Terrorism & Religion – Drawing the Fine Line

Let’s start with the basics. If you’re sick and tired of hearing everyone going over the moon, trying to prove their point of “Terrorism having no religious affiliation,” you should read this. It’s okay for you to go ahead and wrap your opinion around the stereotypical, but before that, you should read this article and think to yourself, if you’re putting yourself in a position you don’t want to be.

Terrorism – Definition

The best part yet – is that terrorism has no primary definition. There are many definitions in the basket of definitions for terrorism compiled by the United Nations, NGOs, IGOs, countries and ironically, “terrorists” themselves. Let’s take two definitions to understand how exactly terrorism could be of any religious affiliation.

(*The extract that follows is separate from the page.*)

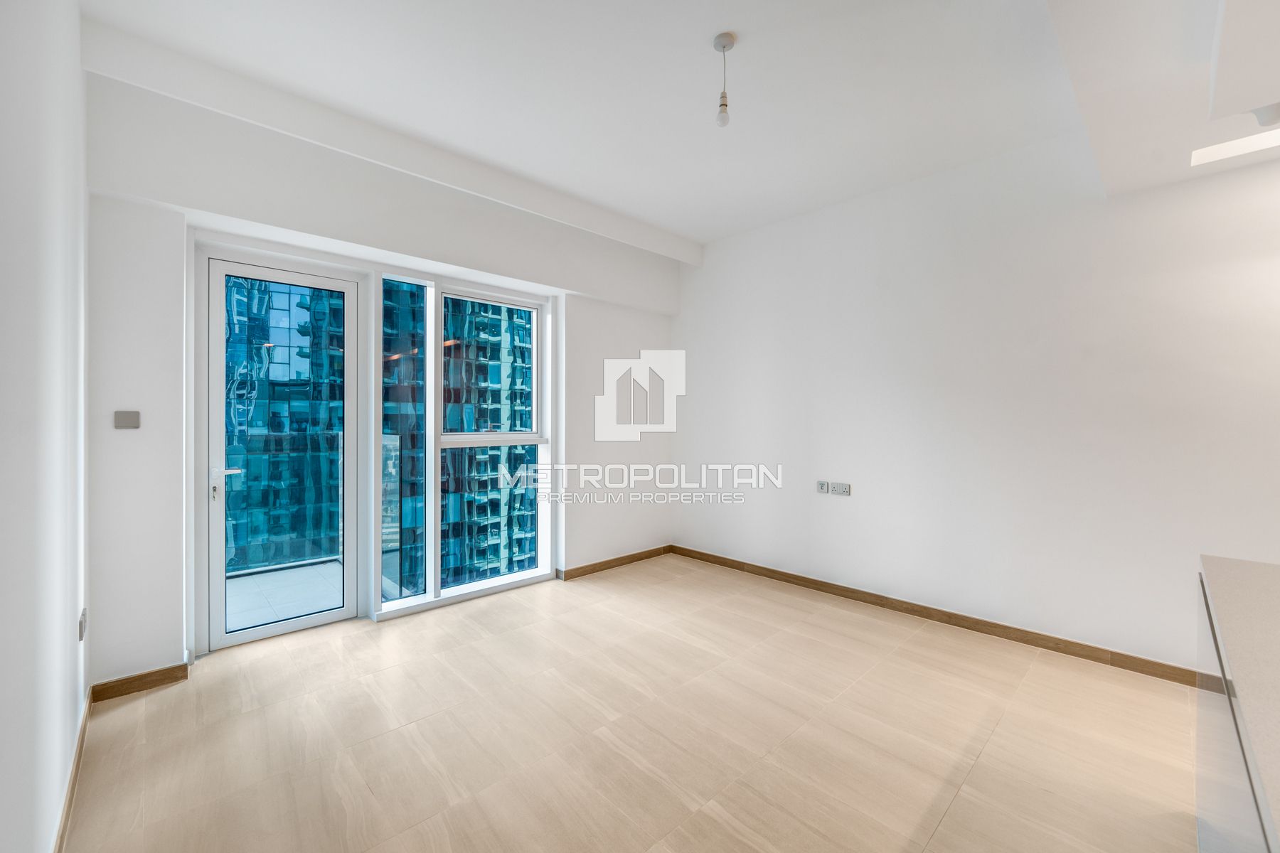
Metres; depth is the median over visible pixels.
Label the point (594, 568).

“Terrorism attacks the values that lie at the heart of the Charter of the United Nations: respect for human rights; respect for rule of law; rules of war that protects civilians; tolerance among people’s and nations; and the peaceful resolution of conflict.” (UN, 2015)

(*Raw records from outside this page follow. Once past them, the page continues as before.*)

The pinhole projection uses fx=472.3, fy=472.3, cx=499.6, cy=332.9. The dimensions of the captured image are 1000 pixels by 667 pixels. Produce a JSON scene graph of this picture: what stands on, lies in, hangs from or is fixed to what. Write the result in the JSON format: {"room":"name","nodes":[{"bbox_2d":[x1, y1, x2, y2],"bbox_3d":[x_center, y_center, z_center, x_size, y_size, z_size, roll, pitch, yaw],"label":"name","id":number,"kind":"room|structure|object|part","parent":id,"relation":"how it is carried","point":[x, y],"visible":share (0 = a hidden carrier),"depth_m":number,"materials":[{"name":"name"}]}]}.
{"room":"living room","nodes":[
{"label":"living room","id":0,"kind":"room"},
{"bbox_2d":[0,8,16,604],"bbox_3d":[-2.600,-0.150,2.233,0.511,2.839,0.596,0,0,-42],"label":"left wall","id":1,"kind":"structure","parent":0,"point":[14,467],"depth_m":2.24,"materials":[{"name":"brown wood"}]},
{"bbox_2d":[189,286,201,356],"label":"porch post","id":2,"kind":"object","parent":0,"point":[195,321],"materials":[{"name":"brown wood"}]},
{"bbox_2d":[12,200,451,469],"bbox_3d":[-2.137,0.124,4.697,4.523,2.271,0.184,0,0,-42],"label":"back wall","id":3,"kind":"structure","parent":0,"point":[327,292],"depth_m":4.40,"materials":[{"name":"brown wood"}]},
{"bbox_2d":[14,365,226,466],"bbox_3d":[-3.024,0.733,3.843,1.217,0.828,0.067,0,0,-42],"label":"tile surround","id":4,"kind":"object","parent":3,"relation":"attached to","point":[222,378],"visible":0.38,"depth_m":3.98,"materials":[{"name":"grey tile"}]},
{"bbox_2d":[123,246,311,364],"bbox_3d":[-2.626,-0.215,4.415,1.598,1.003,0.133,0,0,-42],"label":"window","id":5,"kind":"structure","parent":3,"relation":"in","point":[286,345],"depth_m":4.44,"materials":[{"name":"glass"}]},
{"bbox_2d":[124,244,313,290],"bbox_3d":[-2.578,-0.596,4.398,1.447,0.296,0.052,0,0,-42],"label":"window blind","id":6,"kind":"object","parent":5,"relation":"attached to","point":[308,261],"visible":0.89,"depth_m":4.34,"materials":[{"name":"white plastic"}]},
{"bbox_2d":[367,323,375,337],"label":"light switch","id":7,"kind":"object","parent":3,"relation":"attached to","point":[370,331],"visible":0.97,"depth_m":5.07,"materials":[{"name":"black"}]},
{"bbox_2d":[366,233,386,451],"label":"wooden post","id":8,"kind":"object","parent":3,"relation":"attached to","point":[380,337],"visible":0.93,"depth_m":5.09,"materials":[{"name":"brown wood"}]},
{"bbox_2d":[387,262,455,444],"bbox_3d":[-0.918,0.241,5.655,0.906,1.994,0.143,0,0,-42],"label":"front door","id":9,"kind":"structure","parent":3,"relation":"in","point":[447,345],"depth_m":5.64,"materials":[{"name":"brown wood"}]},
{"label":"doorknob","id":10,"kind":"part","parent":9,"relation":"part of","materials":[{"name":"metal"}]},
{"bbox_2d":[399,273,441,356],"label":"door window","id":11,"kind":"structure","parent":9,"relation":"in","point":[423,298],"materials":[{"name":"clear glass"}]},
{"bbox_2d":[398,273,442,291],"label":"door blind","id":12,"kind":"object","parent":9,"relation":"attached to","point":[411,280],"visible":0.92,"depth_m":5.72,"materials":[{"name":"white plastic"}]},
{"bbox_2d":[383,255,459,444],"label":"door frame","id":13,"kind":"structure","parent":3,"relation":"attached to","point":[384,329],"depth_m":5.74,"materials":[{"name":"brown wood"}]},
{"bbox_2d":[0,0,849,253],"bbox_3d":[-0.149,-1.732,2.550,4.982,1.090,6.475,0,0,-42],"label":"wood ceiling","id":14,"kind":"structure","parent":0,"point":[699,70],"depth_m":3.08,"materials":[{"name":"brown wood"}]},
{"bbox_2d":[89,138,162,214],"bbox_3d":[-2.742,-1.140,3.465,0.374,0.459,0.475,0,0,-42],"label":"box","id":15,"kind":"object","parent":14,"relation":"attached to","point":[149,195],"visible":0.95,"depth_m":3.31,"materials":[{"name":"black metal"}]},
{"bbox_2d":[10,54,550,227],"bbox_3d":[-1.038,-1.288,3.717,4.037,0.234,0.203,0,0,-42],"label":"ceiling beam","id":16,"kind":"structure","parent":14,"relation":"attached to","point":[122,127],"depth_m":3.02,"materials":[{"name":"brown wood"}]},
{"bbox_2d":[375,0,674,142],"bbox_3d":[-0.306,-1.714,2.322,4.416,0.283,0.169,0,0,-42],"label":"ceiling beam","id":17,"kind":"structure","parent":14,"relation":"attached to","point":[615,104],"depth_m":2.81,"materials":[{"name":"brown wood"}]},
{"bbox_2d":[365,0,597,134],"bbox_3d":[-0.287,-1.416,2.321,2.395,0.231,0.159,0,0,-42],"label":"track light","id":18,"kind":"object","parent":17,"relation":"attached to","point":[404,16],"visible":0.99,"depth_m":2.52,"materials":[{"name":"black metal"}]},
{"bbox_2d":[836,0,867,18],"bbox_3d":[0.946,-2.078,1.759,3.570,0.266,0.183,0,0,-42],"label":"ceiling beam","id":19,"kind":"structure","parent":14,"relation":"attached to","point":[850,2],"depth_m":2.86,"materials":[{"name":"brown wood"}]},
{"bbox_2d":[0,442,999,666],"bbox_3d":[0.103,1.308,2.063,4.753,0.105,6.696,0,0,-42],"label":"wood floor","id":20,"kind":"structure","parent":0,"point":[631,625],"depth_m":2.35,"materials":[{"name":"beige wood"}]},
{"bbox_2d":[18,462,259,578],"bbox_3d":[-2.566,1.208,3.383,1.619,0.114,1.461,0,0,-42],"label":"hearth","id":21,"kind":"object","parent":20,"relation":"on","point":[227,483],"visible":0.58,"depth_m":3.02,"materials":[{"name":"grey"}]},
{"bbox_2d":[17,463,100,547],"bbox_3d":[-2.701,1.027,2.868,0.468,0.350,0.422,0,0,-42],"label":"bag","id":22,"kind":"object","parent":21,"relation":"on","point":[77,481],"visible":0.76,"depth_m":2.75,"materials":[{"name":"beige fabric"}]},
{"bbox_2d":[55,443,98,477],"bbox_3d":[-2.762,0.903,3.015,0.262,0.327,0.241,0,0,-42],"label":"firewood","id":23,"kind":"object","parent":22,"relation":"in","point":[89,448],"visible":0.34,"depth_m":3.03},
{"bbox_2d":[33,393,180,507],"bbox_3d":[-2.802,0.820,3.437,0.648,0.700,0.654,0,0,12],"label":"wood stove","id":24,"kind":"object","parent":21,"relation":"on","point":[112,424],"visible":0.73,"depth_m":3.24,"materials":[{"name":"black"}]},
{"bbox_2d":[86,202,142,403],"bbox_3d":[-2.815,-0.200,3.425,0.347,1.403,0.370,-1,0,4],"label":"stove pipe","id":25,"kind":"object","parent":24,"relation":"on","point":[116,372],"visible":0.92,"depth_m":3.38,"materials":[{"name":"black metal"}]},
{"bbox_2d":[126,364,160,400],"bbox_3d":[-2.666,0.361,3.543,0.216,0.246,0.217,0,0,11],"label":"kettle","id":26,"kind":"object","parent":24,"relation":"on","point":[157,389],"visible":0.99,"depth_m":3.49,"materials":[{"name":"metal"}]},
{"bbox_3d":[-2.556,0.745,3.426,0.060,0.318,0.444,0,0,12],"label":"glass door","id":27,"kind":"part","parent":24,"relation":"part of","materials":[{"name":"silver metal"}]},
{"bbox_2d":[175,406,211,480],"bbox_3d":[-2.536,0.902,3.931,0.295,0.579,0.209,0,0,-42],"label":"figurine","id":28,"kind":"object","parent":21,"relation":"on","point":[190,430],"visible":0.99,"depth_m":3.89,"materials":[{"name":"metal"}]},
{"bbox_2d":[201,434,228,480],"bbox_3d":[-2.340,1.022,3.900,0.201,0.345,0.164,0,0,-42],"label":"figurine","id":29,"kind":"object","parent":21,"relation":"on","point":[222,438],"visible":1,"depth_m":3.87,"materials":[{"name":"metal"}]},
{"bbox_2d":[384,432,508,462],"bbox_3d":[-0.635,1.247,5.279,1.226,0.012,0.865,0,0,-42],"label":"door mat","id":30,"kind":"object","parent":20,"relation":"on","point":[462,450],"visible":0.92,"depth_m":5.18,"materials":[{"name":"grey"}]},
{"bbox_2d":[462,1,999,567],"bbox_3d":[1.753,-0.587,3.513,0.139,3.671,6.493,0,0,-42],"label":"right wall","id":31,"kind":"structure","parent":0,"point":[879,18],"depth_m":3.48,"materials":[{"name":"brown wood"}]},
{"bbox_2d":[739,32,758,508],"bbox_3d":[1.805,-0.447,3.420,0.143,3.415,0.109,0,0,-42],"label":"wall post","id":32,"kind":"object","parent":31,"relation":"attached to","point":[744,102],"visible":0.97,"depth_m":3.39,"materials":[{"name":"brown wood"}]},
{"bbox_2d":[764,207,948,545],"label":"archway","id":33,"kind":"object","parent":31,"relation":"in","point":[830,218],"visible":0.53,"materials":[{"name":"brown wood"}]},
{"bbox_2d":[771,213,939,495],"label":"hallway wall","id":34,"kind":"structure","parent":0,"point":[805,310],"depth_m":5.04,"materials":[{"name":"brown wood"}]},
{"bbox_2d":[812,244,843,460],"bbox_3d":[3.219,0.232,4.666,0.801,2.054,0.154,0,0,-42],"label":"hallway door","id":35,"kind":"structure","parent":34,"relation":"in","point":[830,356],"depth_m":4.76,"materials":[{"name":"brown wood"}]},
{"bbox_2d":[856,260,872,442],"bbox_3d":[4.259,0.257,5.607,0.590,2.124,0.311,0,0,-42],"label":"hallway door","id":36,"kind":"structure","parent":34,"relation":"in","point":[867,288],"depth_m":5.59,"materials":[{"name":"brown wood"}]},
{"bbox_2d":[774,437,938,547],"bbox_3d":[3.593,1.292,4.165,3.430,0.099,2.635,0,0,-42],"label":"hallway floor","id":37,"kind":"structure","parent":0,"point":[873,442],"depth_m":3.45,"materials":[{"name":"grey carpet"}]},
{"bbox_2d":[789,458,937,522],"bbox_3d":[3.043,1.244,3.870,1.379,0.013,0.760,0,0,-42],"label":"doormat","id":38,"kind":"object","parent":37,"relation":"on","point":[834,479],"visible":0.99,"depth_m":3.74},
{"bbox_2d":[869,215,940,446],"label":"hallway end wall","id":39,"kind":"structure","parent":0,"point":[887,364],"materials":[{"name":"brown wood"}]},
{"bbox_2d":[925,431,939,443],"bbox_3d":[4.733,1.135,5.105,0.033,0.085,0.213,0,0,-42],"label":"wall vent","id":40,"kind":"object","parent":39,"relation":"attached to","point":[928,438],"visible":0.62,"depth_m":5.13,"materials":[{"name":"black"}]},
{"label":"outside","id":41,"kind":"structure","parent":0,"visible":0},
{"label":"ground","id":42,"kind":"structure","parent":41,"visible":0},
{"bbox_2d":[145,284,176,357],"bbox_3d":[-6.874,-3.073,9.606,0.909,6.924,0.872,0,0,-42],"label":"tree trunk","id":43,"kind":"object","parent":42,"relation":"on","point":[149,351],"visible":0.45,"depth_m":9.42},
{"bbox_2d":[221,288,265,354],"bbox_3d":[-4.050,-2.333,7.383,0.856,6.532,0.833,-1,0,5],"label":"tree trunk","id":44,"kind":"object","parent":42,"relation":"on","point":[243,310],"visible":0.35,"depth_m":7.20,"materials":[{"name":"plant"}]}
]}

“Terrorism flourishes in environments of despair, humiliation, poverty, political oppression, extremism and human rights abuse; it also flourishes in context of regional conflict and foreign occupation; and it profits from the weak state capacity to maintain law and order.” (UN, 2015)

Right and yes, none of the definitions categorize terrorism as a part of a particular “religion” in any way. That is the right thing – because none of the religions primarily encourage terrorism or activities of human destruction at all. It is the human perspective you interpret your religion, that makes you a terrorist individually and just because you’re a terrorist yourself, doesn’t make your whole race terrorists or even linked to your terrorist activities.

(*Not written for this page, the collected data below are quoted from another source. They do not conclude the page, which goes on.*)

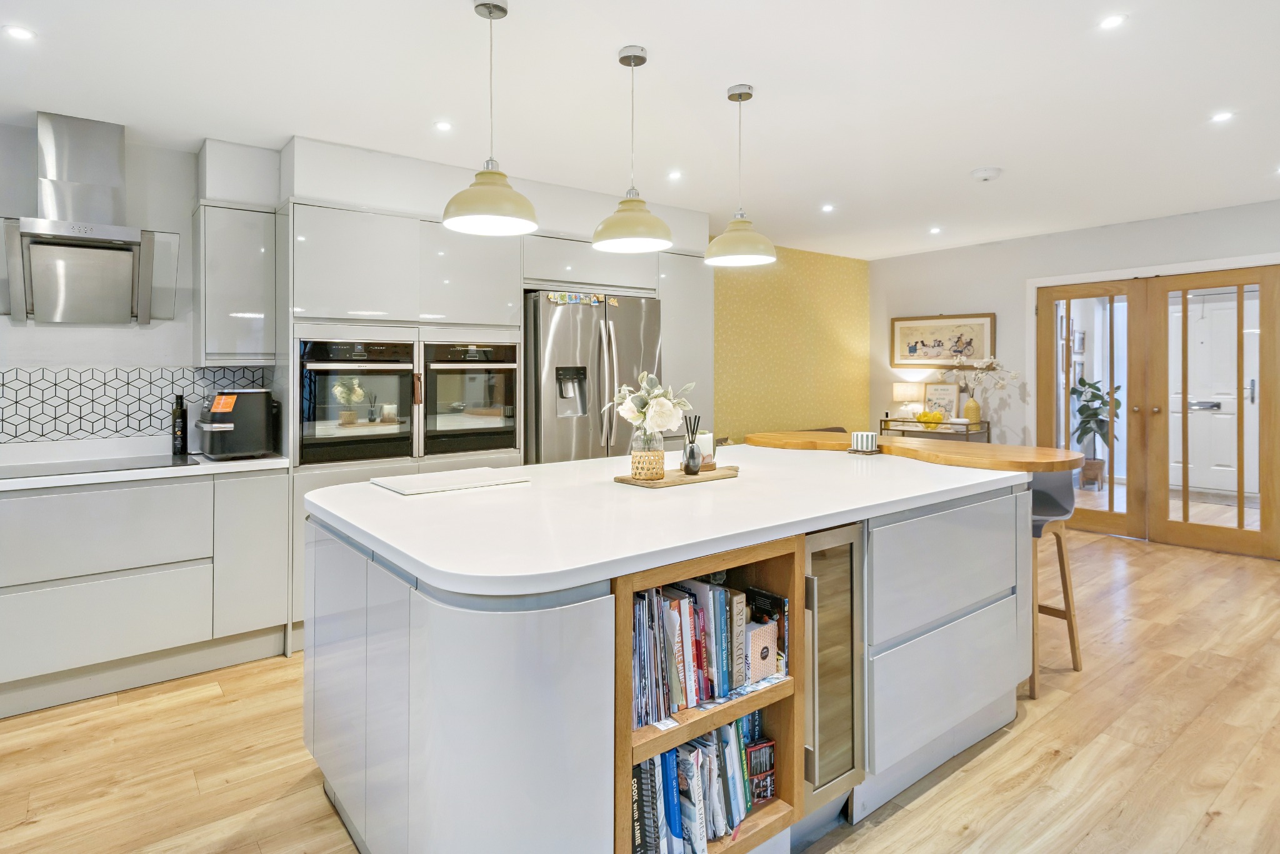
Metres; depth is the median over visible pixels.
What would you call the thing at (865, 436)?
candle
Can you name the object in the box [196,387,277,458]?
air fryer
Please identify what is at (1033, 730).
floor
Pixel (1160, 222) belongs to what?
right wall
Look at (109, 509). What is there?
base cabinet
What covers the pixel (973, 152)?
ceiling
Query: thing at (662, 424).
flower bouquet
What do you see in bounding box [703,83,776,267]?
pendant lamp
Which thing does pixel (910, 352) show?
framed picture
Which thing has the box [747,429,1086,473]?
wooden bar top
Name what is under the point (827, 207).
ceiling light
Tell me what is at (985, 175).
smoke detector
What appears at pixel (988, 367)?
dried flowers
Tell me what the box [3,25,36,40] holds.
ceiling light
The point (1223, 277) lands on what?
french door
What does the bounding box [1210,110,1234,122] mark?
ceiling light
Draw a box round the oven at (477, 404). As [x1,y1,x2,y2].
[420,340,518,456]
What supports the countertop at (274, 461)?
on the base cabinet at (109, 509)
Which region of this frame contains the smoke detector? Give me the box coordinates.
[970,166,1002,181]
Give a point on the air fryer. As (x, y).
(226, 399)
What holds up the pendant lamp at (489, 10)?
hanging from the ceiling
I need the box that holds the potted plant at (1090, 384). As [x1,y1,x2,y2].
[1068,377,1119,489]
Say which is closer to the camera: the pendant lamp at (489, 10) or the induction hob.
the pendant lamp at (489, 10)
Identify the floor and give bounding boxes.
[0,522,1279,853]
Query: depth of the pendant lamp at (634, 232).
2.41 m
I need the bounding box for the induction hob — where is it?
[0,451,199,480]
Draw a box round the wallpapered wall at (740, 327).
[711,245,868,441]
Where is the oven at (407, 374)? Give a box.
[295,337,418,465]
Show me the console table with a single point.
(955, 434)
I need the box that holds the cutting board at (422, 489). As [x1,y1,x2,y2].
[370,467,529,494]
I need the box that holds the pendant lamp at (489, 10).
[440,0,538,236]
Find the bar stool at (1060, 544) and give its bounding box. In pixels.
[1028,470,1082,696]
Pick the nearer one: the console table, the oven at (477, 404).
the oven at (477, 404)
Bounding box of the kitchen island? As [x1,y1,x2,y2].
[303,455,1032,853]
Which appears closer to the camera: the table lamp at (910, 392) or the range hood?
the range hood
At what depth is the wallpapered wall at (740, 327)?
6.03 m
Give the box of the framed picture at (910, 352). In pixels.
[890,312,996,368]
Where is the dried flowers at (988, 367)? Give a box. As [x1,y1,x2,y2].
[942,355,1021,400]
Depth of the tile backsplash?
3.16 m
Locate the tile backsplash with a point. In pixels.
(161, 404)
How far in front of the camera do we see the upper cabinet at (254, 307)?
3.15 m
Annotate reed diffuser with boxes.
[682,414,703,473]
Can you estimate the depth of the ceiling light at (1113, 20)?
2.27 m
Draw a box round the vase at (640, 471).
[630,430,664,480]
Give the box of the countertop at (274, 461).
[0,436,289,491]
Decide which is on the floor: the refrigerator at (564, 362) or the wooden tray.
the refrigerator at (564, 362)
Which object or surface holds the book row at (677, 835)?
in the bookshelf
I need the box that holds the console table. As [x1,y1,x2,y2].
[878,417,989,440]
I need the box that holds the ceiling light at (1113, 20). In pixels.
[1098,13,1126,30]
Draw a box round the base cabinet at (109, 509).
[0,466,291,719]
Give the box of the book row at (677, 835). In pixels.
[629,703,773,853]
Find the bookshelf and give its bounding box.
[610,533,803,853]
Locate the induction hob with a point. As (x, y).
(41, 471)
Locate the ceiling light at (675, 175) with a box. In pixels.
[666,169,683,180]
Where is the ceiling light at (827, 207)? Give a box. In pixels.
[820,203,835,212]
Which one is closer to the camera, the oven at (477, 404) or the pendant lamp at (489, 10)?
the pendant lamp at (489, 10)
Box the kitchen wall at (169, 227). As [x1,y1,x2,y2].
[0,122,279,449]
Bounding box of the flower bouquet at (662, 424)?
[606,370,694,437]
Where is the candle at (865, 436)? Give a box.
[849,431,878,451]
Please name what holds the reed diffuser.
on the wooden tray
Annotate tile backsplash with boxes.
[0,365,271,443]
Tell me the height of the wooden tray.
0.018 m
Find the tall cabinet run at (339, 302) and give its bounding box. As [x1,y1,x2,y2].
[256,147,711,644]
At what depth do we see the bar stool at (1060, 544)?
2.79 m
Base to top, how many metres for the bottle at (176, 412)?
0.302 m
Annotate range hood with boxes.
[1,111,178,326]
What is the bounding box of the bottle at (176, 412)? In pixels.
[171,393,187,453]
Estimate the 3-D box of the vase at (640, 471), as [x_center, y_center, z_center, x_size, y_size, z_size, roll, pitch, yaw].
[0.031,0.141,2.203,0.118,0.159,0.119,-1,2,-38]
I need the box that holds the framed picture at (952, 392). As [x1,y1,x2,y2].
[922,381,959,418]
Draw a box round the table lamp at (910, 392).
[891,381,922,421]
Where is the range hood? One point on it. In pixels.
(131, 242)
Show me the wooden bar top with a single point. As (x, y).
(915, 449)
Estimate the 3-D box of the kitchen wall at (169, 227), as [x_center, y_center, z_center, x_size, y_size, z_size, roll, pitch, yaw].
[-2.495,-0.118,3.398,4.898,2.522,0.152,-1,2,-38]
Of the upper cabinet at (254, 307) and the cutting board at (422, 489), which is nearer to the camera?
the cutting board at (422, 489)
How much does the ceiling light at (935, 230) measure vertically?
0.010 m
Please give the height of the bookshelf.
0.807 m
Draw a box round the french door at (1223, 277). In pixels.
[1033,261,1279,557]
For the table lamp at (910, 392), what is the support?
on the console table
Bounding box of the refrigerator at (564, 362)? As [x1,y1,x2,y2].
[523,289,661,464]
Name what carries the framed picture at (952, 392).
on the console table
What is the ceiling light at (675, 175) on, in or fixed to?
in the ceiling
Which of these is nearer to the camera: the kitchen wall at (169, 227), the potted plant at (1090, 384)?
the kitchen wall at (169, 227)
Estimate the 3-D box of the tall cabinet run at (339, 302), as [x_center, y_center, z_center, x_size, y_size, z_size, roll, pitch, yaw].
[-0.719,0.011,4.160,2.805,2.188,0.713,-1,2,-38]
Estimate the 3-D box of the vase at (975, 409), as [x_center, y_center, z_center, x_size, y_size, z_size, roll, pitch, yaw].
[2.971,-0.017,5.718,0.131,0.237,0.135,-1,2,-38]
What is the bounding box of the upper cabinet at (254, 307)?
[193,198,276,366]
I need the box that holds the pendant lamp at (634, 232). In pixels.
[590,44,672,253]
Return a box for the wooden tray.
[613,465,738,486]
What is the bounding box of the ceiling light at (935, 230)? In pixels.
[928,225,942,234]
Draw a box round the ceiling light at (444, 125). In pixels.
[433,120,453,131]
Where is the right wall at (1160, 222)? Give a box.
[868,197,1279,553]
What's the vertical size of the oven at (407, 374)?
0.612 m
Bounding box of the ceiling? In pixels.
[0,0,1279,257]
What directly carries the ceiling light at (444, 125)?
in the ceiling
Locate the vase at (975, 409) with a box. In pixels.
[962,395,981,425]
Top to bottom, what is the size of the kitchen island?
0.905 m
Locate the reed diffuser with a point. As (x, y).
(692, 451)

Still not satisfied? Of course not. Let’s take a look at some of the examples.

Terrorism Around the World

In Sri Lanka, we encountered a 30 year civil war – which was escaladed as a result of an ethnic conflict. The “terrorist” organization that operated within the country called themselves the Liberal Tigers of Tamil Eelam. (LTTE) If you believe that terrorism has a religion, here it represents a nationality – Tamil. So if you’re a firm believer that terrorism has some sort of representation to religion or in this case, nationality – all Tamils are terrorists.

Recently, Buddhist extremists in Myanmar and Sri Lanka opposed the expanding human numbers of Muslim nationalities and participated in inappropriate actions which could be categorized under “political oppression, extremism” and in some cases, definitely “human rights abuse”. So according to the theory of “Terrorism has some sort of representation of a religion,” it is clearly Buddhism. So all Buddhists are terrorists.

Of course – needless to say, you already think all Muslims are terrorists. So let’s not talk about it.

Remember the World War I, World War II and the Cold War where military powers went to war for political interests and conflicts of interests that they couldn’t resolve over a table? The mass destructions in Japan and genocide that took place clearly checked all the boxes of “terrorism” definitions that I have included in this article. So, if you belong to any of the countries that took a side in war and armed conflict, who killed civilians, you just called yourself a terrorist.

But how about Atheists – People who don’t believe in a religion? Can they be exempted from terrorism because they don’t belong to a religion? Let’s take time to think about all the state-less children who fled from the hands of poverty. If they take arms and take part in mass destruction, according to your narrow-minded opinion, they will not be called terrorists because they have no religion and are state-less.

What is the Difference?

Education. The gap of education is the primary difference of understanding real terrorists. As I said before in the article, none of the religions expose or encourage terrorist activities. If they do so, it is because the religious scripts have gone through years of transformation and human influence which then, interprets their aggressive culture and opinion. If they do so, that is human made – a religion is not to be blamed.

Extremism is a choice that is made by a handful of people. I am a Buddhist and I don’t hate the existence of Muslims. I have friends who are Muslims who don’t carry a suicide belt whenever they walk around. I know Christians who are not a part of the KKK Clan and I know Tamils who never supported separation in Sri Lanka. Terrorism could be born due to unlawful actions, demeaning of human rights and values of a minority culture or even for reasons of economic stabilization – if there is no war, there is no market for weapon manufacturers. Terrorism is fear and anger that is brought to the table by people and they themselves are responsible for it. Just like I am not responsible for activities of Buddhist extremists, all Tamils are not responsible for terrorism in Sri Lanka, not all Russians are responsible for countless illegal foreign occupation, not all Americans are responsible for bombings in Japan and Iraq attacks, not all human beings are responsible for poverty and natural disasters – not all Muslims are responsible for activities of Islamic extremists. Religion is only their political shield.